To think that there would be a God and God would not choose to communicate His nature, attributes, and will for us is unreasonable.  We know from nature and conscience that there is a God and that He has moral demands—but what is that God like and what are His demands?  If we look to nature, we can come up with all kinds of speculations about the nature of God—even worshipping nature itself—with innumerable ideas about Him.  How would you know?  If we look to conscience, it becomes very subjective—some would say this is right and some would say it is wrong—and we would find nothing authoritative to guide us.

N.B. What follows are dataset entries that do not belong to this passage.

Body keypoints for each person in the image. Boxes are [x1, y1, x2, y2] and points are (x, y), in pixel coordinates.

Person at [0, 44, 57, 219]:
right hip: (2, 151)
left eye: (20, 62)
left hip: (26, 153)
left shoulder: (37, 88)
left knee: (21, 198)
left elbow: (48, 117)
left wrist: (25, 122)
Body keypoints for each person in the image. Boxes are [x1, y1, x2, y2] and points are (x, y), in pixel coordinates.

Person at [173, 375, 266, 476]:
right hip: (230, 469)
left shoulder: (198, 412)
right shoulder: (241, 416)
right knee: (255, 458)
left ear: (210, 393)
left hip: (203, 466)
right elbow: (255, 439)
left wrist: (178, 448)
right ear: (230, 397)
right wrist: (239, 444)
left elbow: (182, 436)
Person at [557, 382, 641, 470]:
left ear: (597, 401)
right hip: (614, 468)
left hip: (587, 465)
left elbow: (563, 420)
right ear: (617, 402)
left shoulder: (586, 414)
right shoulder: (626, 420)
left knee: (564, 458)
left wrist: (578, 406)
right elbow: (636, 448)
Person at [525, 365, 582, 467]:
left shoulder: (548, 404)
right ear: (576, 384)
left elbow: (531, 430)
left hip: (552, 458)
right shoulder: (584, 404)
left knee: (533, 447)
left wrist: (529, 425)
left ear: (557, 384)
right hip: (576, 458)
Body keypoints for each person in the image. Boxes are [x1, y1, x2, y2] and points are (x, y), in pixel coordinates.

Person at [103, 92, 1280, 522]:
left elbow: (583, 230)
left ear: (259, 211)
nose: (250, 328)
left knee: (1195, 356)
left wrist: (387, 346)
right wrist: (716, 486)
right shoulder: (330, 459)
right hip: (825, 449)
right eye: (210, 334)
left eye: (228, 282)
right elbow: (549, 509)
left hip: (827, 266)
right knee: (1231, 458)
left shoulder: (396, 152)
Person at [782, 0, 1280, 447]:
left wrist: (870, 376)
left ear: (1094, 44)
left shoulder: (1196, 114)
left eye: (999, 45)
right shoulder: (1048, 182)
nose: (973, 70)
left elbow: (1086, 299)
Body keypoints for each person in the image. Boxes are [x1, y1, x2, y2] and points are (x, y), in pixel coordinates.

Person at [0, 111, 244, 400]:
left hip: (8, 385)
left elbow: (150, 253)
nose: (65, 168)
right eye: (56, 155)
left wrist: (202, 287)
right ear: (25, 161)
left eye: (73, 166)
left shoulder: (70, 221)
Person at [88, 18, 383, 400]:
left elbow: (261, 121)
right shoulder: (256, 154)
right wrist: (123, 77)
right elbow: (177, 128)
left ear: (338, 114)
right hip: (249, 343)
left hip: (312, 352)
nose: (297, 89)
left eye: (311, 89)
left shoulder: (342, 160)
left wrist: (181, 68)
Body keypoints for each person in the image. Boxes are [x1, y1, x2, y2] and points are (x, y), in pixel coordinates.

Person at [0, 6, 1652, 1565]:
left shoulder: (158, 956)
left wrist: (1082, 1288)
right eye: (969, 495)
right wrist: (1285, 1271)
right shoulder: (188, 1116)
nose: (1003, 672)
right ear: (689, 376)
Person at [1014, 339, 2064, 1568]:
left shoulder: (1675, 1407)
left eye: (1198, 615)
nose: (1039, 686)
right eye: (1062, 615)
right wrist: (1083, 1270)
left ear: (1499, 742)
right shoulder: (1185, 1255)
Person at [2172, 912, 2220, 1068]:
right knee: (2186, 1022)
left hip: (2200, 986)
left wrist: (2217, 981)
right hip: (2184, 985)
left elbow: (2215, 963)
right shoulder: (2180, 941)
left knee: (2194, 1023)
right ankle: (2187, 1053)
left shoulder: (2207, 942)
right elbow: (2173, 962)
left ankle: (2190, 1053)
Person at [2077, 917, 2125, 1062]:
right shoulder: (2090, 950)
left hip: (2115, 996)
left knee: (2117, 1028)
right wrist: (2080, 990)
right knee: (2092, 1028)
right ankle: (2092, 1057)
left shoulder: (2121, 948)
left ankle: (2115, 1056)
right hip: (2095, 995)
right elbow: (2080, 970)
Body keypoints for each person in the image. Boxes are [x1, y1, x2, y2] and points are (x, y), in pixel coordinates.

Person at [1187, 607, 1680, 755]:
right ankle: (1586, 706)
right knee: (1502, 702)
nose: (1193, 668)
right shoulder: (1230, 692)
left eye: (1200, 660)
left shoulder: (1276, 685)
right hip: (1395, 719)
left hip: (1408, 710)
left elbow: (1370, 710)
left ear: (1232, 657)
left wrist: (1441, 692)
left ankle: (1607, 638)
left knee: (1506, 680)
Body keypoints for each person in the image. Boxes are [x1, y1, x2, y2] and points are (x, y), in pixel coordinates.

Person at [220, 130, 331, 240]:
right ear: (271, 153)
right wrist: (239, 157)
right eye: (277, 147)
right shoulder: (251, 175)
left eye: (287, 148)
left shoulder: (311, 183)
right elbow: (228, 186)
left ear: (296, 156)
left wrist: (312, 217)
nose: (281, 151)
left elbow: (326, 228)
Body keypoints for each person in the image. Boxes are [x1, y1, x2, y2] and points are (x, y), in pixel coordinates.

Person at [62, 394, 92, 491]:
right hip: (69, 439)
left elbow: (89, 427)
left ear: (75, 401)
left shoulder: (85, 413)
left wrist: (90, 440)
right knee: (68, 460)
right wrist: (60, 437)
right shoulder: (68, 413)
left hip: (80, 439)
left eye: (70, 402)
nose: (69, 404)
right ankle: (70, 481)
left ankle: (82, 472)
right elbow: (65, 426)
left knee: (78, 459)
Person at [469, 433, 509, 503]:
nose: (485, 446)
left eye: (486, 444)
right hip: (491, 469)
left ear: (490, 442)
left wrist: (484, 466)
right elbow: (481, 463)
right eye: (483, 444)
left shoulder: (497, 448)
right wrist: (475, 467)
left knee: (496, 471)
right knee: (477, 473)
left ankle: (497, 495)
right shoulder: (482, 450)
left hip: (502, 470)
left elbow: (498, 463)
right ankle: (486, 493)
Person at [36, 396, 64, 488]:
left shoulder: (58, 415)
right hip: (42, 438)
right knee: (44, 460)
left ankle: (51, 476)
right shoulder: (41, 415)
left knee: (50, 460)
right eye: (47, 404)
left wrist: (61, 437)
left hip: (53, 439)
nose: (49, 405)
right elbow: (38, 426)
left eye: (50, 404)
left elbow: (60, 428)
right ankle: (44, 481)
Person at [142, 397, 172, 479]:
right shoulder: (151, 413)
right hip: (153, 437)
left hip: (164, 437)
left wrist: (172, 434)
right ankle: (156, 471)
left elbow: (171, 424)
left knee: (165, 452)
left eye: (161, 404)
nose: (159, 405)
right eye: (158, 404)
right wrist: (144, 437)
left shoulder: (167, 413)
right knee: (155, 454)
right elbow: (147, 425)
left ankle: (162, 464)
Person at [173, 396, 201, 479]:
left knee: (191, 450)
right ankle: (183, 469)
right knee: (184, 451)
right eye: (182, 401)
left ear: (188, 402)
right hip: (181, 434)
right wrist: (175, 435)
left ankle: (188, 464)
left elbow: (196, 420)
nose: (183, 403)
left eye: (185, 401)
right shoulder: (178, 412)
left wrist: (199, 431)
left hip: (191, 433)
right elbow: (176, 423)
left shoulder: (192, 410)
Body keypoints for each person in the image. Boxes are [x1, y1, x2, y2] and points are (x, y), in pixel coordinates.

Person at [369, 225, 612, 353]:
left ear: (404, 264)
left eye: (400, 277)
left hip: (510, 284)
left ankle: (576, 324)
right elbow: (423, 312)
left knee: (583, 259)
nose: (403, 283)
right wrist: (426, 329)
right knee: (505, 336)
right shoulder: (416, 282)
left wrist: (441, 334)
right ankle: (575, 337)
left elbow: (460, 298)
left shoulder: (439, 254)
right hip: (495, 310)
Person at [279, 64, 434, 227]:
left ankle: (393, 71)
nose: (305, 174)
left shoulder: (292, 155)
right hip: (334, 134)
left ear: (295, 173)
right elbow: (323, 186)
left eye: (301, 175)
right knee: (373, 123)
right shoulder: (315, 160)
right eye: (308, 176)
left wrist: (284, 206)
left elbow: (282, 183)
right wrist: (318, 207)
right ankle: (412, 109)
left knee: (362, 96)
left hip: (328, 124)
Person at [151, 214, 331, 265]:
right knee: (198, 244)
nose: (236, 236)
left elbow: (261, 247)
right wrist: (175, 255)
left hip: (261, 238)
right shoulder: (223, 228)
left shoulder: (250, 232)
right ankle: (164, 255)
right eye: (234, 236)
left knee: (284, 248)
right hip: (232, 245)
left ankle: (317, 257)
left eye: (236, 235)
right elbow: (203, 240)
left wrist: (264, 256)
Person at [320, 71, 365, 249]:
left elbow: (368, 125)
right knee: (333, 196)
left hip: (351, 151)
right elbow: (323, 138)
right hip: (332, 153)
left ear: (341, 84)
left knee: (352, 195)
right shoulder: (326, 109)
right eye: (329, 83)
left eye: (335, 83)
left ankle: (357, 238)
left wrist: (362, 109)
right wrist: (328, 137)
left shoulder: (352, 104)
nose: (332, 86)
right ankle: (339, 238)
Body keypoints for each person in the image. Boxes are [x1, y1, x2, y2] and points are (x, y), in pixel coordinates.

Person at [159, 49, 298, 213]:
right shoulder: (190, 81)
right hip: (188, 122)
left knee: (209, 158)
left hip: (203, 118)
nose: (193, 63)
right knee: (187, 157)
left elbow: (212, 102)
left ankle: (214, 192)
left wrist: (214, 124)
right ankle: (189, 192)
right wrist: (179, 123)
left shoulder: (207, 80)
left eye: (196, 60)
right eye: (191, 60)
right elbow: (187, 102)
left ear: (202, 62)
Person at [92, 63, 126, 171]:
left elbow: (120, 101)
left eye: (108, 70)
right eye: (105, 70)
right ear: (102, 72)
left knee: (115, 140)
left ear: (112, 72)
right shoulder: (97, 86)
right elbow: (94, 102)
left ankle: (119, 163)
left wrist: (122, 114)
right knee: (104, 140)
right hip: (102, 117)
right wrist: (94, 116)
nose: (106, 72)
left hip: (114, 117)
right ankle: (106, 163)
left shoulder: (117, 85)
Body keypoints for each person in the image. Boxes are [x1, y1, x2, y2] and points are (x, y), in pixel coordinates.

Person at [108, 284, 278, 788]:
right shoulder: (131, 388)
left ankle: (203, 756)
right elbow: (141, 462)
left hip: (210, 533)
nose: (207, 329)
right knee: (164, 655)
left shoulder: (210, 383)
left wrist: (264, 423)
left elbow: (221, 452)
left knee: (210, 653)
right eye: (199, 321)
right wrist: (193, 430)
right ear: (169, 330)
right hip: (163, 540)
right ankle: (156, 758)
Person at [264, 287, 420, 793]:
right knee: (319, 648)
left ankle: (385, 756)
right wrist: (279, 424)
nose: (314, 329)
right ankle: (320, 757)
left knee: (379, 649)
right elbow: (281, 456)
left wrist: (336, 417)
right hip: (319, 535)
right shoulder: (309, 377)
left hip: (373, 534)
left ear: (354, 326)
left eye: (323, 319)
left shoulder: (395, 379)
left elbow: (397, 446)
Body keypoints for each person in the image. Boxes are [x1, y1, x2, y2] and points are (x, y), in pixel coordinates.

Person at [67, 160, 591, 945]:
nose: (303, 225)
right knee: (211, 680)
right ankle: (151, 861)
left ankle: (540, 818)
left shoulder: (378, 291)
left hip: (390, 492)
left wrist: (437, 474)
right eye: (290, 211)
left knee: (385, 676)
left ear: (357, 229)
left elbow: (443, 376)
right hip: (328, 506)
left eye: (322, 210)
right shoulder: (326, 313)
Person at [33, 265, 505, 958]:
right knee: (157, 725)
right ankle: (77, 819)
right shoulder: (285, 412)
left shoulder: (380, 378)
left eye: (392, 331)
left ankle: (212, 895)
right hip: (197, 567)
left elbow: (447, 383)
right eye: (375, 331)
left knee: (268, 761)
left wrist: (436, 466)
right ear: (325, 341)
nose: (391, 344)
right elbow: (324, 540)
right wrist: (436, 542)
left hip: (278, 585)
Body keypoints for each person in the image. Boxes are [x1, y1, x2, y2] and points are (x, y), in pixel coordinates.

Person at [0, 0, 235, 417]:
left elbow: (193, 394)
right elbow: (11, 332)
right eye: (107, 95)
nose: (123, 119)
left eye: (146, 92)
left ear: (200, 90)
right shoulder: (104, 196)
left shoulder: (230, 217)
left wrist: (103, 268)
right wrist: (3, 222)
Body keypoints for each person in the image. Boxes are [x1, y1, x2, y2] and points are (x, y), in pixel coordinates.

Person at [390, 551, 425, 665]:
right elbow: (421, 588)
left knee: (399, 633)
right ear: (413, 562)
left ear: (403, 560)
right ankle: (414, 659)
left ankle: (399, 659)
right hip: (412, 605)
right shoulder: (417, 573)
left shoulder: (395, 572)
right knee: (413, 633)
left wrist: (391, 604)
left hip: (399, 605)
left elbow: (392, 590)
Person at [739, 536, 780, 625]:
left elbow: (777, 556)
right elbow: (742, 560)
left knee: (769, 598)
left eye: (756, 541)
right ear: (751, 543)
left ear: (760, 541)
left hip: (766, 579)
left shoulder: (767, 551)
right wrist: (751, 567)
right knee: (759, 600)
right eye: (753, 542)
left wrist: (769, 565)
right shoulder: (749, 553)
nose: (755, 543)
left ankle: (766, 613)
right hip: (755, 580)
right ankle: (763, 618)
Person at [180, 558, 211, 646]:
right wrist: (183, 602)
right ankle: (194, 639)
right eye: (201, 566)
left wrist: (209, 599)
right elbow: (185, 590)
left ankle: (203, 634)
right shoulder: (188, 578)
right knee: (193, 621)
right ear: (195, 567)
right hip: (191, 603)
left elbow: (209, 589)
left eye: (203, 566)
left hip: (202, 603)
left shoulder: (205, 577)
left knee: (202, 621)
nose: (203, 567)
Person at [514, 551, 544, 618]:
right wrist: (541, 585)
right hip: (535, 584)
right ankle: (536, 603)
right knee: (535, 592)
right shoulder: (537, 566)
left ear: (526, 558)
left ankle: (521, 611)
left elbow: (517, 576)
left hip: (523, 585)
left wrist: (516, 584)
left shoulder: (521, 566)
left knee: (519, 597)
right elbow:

It is reasonable then that God would choose to communicate to us clearly.  That we—as creatures made in His image—communicate with each other, and those words reveal who we are, points to a higher Being who would communicate in a flawless manner.  The medium of communication is words. If you want to build a brick house, you need bricks.  If you want to construct an automobile, you need auto parts.  If you want to communicate, you need words.  Humans communicate with words—we speak them, compose songs, write poetry, post on social media, text, email, and the like.  It is a wondrous, God-given trait.  This is also His way of communicating with us via His Word—the Bible.  That makes sense, doesn’t it?

We do not want people to lie to us—and yet they do.  But we do not like it, and we would certainly think it unreasonable that an infinitely higher moral Being than even the most honest of mortals should lie.  He does not.  What has been given by God is perfect as He is—inerrant and infallible.

The best way for God to communicate in an accurate and enduring manner would be for it to be written communication.  We don’t have to rely on our memory—that is a dangerous thing.  If I want to recall something, I better write it down!  We don’t have to rely on oral traditions handed down by word of mouth from generation to generation.  Did you ever play the “Gossip Game?”  You know—you whisper a sentence in someone’s ear, and then they do it to the next person, and as it is relayed down the line, by the time it reaches the last person, what is spoke barely resembles what was first uttered.  God’s message would get that twisted.  Instead, we can look it up and read it.  Rather than trying to recall the ingredients of a cake with precise measurements and baking time, we can open a cookbook and look at the recipe—and God’s recipe for successful life is found in His Book.  We might try to recall the directions the man in the convenience store told us about how to reach our destination, but looking at a map is far better—and God’s roadmap for reaching heaven is the Bible.

The existence of God and the nature of man provide the logical rationale for why we must have the Bible.  It just makes sense!